» WHAT THE EXERCISE ASKS
Although the records contain pictures, only their text should be repeated, exactly as it stands.

#### PROVIDED ENTRIES ####

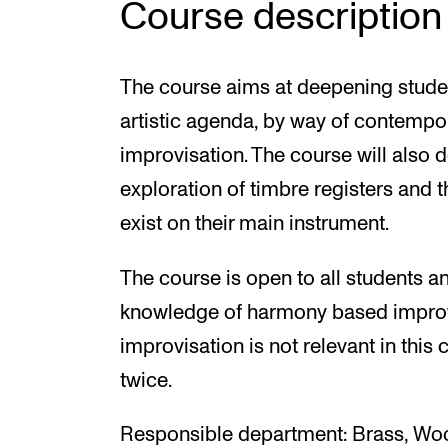
Course description
The course aims at deepening studen
artistic agenda, by way of contemp
improvisation. The course will also
exploration of timbre registers and t
exist on their main instrument.
The course is open to all students a
knowledge of harmony based improvis
improvisation is not relevant in this
twice.
Responsible department: Brass, Wo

####

» ANSWER TO THIS PROBLEM
Course description
The course aims at deepening studen
artistic agenda, by way of contemp
improvisation. The course will also
exploration of timbre registers and t
exist on their main instrument.
The course is open to all students a
knowledge of harmony based improvis
improvisation is not relevant in this
twice.
Responsible department: Brass, Wo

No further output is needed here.